Le fait qu’il y ait peu de musiciens marocains en Belgique pousse les différentes sous-cultures à se rassembler et à élargir la pratique de la musique gnawa. Autre signe d'ouverture, l’arrivée d’Imane Guemssy, jeune casablancaise qui a rejoint le groupe Les Gnawas de Bruxelles. Traditionnellement, les femmes n’ont pas le droit de participer aux lila (qui veut dire "nuit musicale"). Même si certaines d’entre elles sont acceptées au Maroc, cela reste un fait rare. Imane a l’ambition de devenir maleema et sa participation aux rituels n’a suscité aucune réaction particulière.

Un peu d’histoire

Les Gnawas se revendiquent comme étant des descendants des esclaves de l’Afrique de l’Ouest. Ils auraient développé une pratique culturelle spécifique vers la fin du XIXe au Maroc. Ces cérémonies avaient pour but d’épurer la communauté, comme une thérapie de groupe pour libérer leur détresse et leur peur du lendemain. Les Gnawas ont développé tout un art composé d’instruments faits à la main, de costumes aux couleurs vives, de parfums et de danses. Bien qu’imprégnés de la culture musulmane, leurs pratiques rituelles mêlant animisme et adoration des saints, ne correspondent pas à l’orthodoxie islamique.

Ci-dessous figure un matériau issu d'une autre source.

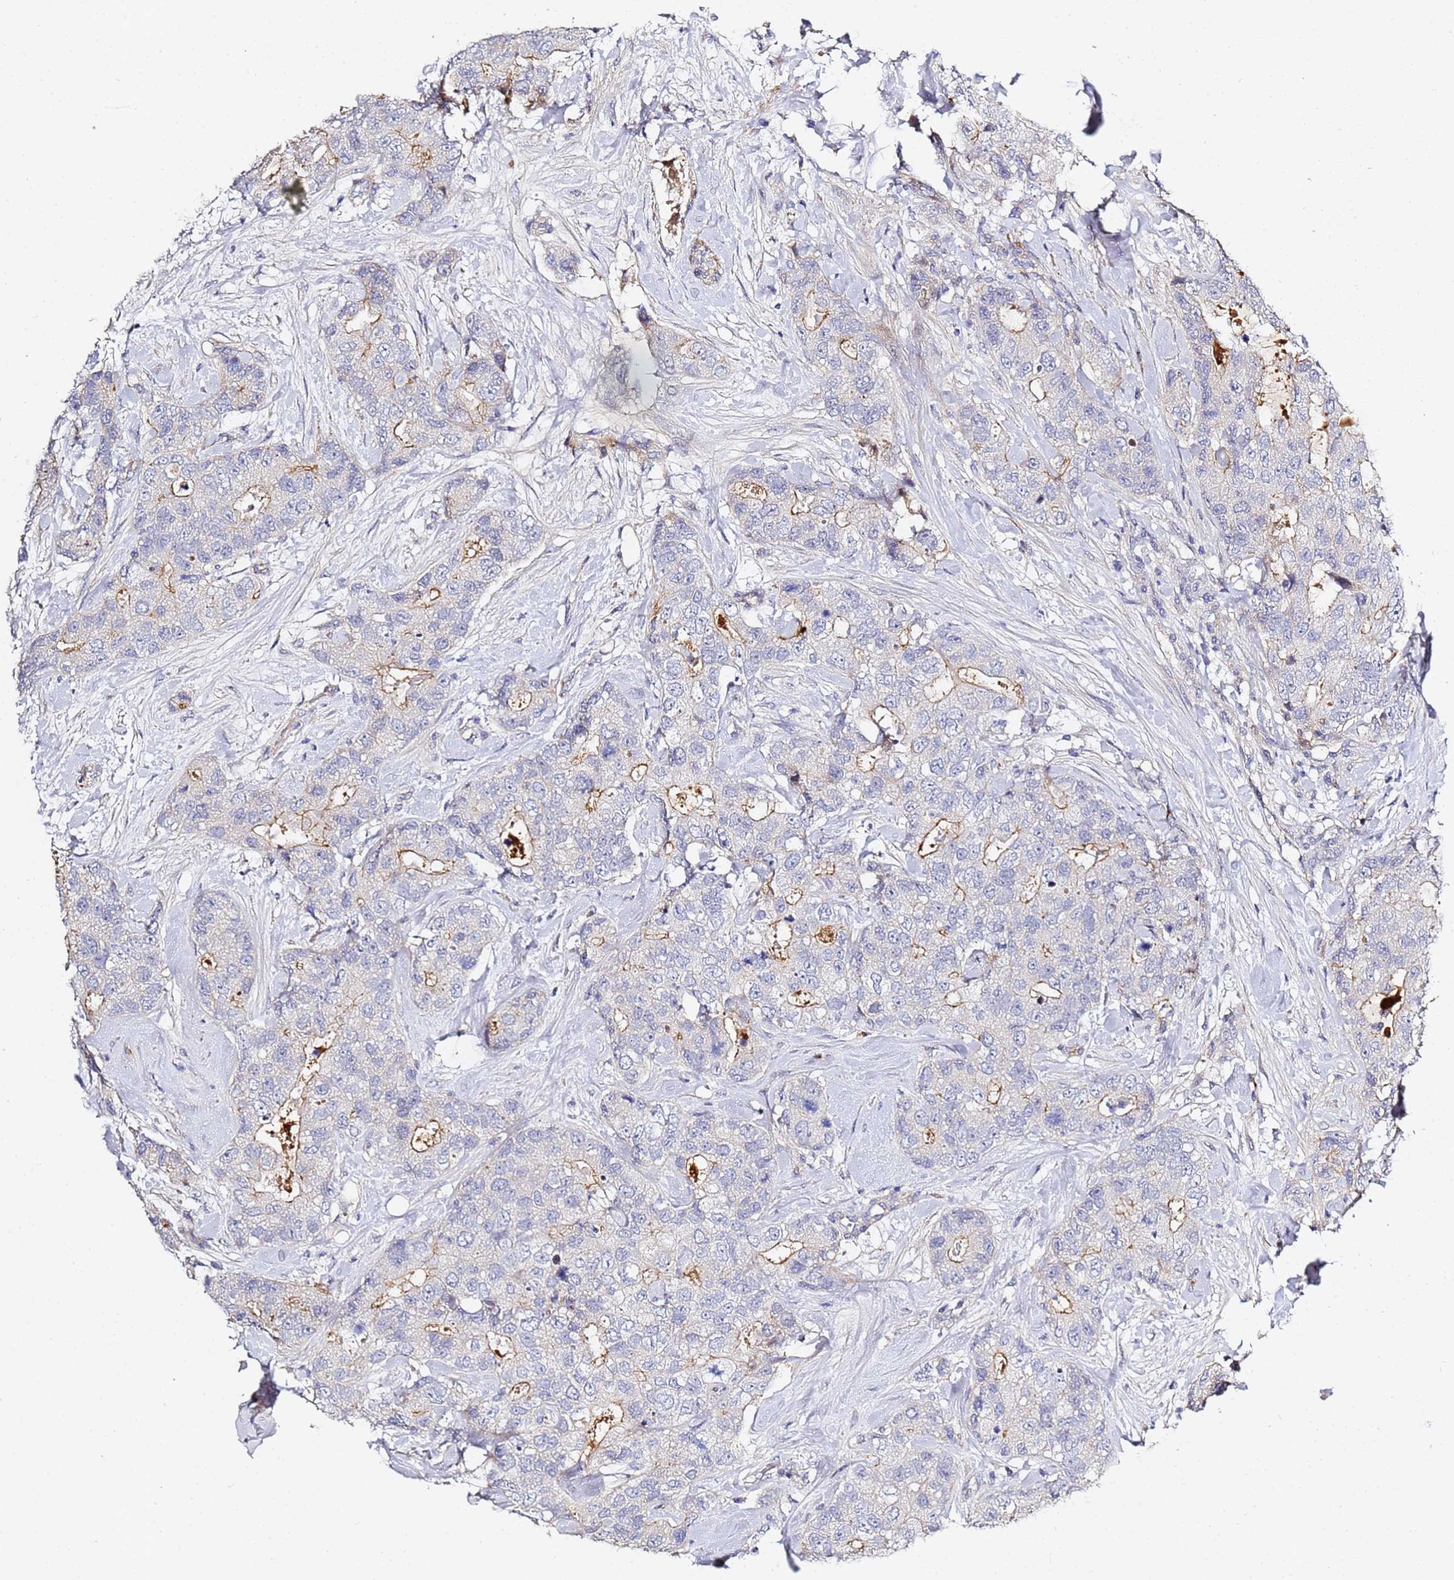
{"staining": {"intensity": "moderate", "quantity": "<25%", "location": "cytoplasmic/membranous"}, "tissue": "breast cancer", "cell_type": "Tumor cells", "image_type": "cancer", "snomed": [{"axis": "morphology", "description": "Duct carcinoma"}, {"axis": "topography", "description": "Breast"}], "caption": "Invasive ductal carcinoma (breast) stained with immunohistochemistry (IHC) demonstrates moderate cytoplasmic/membranous staining in about <25% of tumor cells.", "gene": "CFH", "patient": {"sex": "female", "age": 62}}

Réapprendre la culture marocaine

À l’origine, le gnawa est un style très codifié. Pourtant, il s’est développé d’une toute autre manière dans la capitale belge. D’après Mohamed Saïd, responsable de l’atelier Karkaba, « On se concentre sur l’apprentissage du chant et des instruments traditionnels. On est dans le spectacle avant tout. C’est un gnawa modernisé où l’aspect religieux n’est plus central. »

Des répétitions hebdomadaires visent à apprendre les danses, les instruments et le chant aux personnes désirant découvrir cette culture. « Dès qu’il y a un événement à Bruxelles, on n'hésite pas à sortir et jouer pour que les gens découvrent notre art » explique Mohamed Saïd. Les Gnawas de Bruxelles est de réapprendre la culture marocaine à une population immigrée qui ne connait pas tout de ses racines. Les Gnawas de Bruxelles ont avant tout la volonté de faire vivre leur art tout en respectant les traditions.